Here’s to another fastpitch tournament like 1979

From the Midland Daily News

By Don Winger

Thirty-one years ago, thousands of softball fans descended on Currie Stadium in Midland’s Emerson Park to watch the Amateur Softball Association Men’s National Fastpitch Championship that featured 22 teams.

Starting on Aug. 13, fans will have the chance to see the top men’s fastpitch teams again when the Midland Explorers and Mickey’s Sleds play host to the International Softball Conference World Tournament.

The 1979 tournament turned into a special event when Midland’s McArdle Pontiac-Cadillac captured the national title.

A crowd of more than 9,500 packed Currie Stadium that Saturday night in September to watch as McArdle defeated reigning champion York Barbell of Reading, Pa., to claim the championship.
McArdle, emerging from the losers’ bracket of the double-elimination tourney, defeated Reading 1-0 in 10 innings to force the “if-necessary” game.

Bob Ryan and Owen “Fog” Walford teamed up to pitch McArdle to a 3-1 win in the title-clinching game. McArdle was managed by Terry Collins, who later went on to manage baseball’s Houston Astros of the National League and the Anaheim Angels of the American League.
McArdle was made up of the top fastpitch players in Michigan. Prominent among the Midland players on the roster, in addition to Ryan, were second baseman Jack Starling, first baseman Jim Wright and catcher Nelson Cronkright.

Both Starling and Cronkright played key roles in the game-winning rally of the first game against Reading.
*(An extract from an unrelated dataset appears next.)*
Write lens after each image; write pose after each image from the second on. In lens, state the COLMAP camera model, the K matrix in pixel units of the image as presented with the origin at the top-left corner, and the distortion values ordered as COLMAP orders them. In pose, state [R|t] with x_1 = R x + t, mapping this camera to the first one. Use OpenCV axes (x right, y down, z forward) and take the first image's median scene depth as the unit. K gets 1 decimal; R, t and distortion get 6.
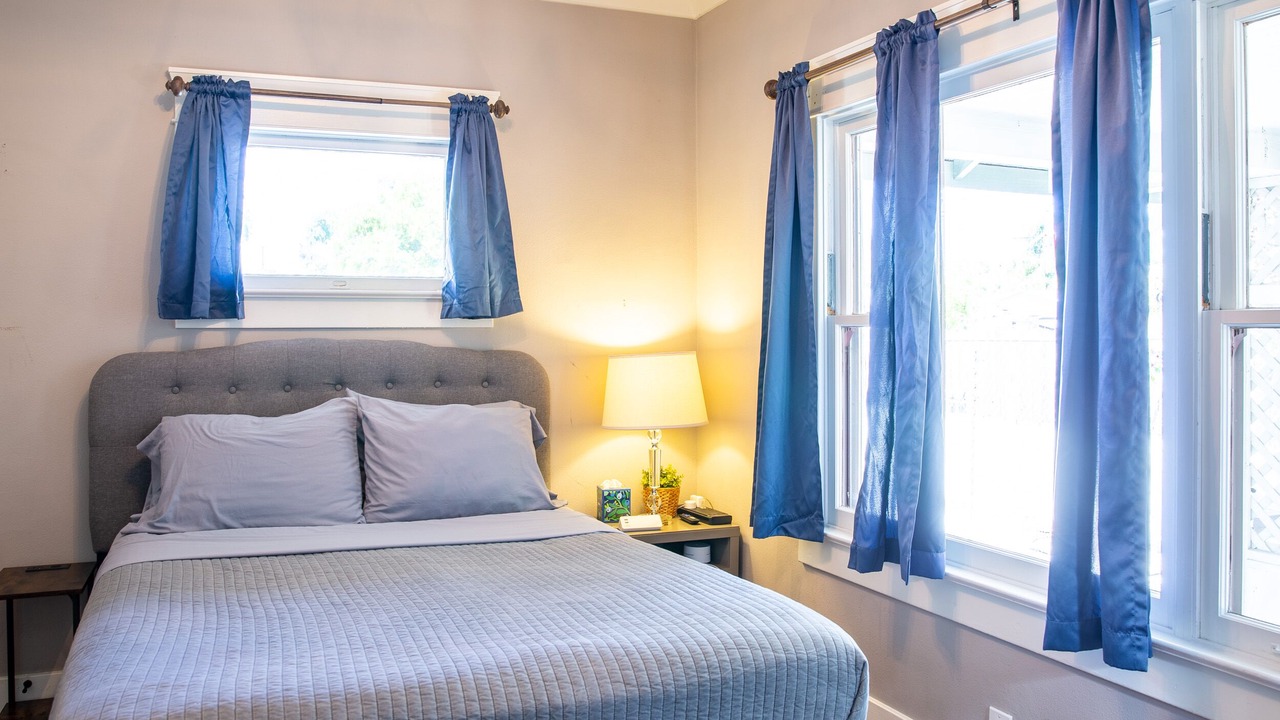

Starling had a single and Cronkright drove in the winning run with a fly ball.
McArdle then went on to Tacoma, Wash., in July 1980 to represent the United States in the ISC World Tournament, which McArdle won by beating Canada 3-0 in the title game.

The 1979 ASA tourney was hosted by the Midland Redcoats, a group of local softball enthusiasts who worked tireless hours before and during the event to make it a success.

For those of us in the media, it was a fun time. We got to watch and write about some of the top fastpitch players of that era. Among them were pitcher Ty Stofflet and slugging first baseman Jeff Seip of Reading. Also notable were outfielders Bill Stewart of Seattle and Ray Allen of Santa Rosa, Calif.

In perusing the Daily News archives, I found stories we did about the Schlossers and their tasty French fries, about prominent ASA commissioners, about McArdle’s chicken mascot, and about hand-woven gloves.

There were interesting personalities such as umpire-in-chief Merrit Watson, ASA Executive Director Don Porter, McArdle’s statistics man the late Greg Bell, and Mitchell Mick, the radio voice of the ASA.

Helping me with coverage was Paul Neumeyer, then a college student and now sports editor of the Saginaw News, and Steve Griffin, now a longtime freelance outdoor writer for the Daily News.

This will be the ISC’s first trip to Midland. Hopefully, we will welcome these players and their fans as enthusiastically as we did those ASA players and fans in 1979.

It is true that men’s fastpitch teams are no longer as numerous as they were 31 years ago. But the elite teams coming in 2010 are just as talented as their predecessors.

So if you make your way to Currie Stadium during the tourney, I guarantee you’ll see some quality play and have a fun time as well.

Don Winger is the retired executive sports editor of the Daily News.